■ **LISTED RECORDS**
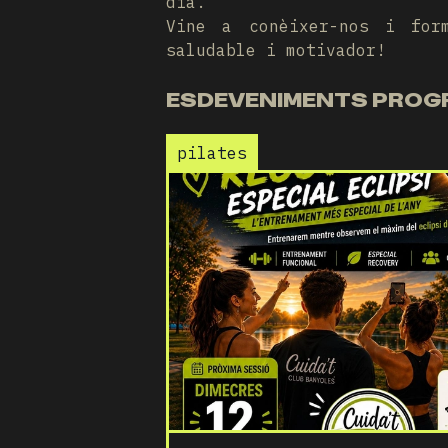
dia.
Vine a conèixer-nos i for
saludable i motivador!
ESDEVENIMENTS PRO
pilates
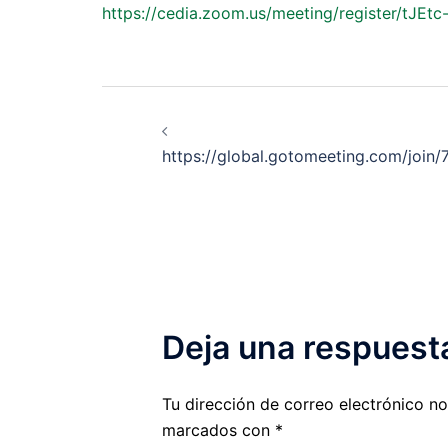
https://cedia.zoom.us/meeting/register/t
Navegación
de
https://global.gotomeeting.com/join
entradas
Deja una respuest
Tu dirección de correo electrónico no
marcados con
*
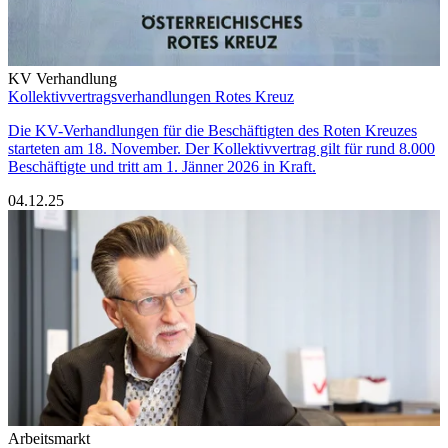
KV Verhandlung
Kollektivvertragsverhandlungen Rotes Kreuz
Die KV-Verhandlungen für die Beschäftigten des Roten Kreuzes
starteten am 18. November. Der Kollektivvertrag gilt für rund 8.000
Beschäftigte und tritt am 1. Jänner 2026 in Kraft.
04.12.25
Arbeitsmarkt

■ **WHAT YOU SHOULD DO**
When you write out the data, keep every line exact and drop the pictures.

■ **ANSWER SPACE**
dia.
Vine a conèixer-nos i for
saludable i motivador!
ESDEVENIMENTS PRO
pilates
https://cedia.zoom.us/meeting/register/t
Navegación
de
https://global.gotomeeting.com/join
entradas
Deja una respuest
Tu dirección de correo electrónico no
marcados con
*
KV Verhandlung
Kollektivvertragsverhandlungen Rotes Kreuz
Die KV-Verhandlungen für die Beschäftigten des Roten Kreuzes
starteten am 18. November. Der Kollektivvertrag gilt für rund 8.000
Beschäftigte und tritt am 1. Jänner 2026 in Kraft.
04.12.25
Arbeitsmarkt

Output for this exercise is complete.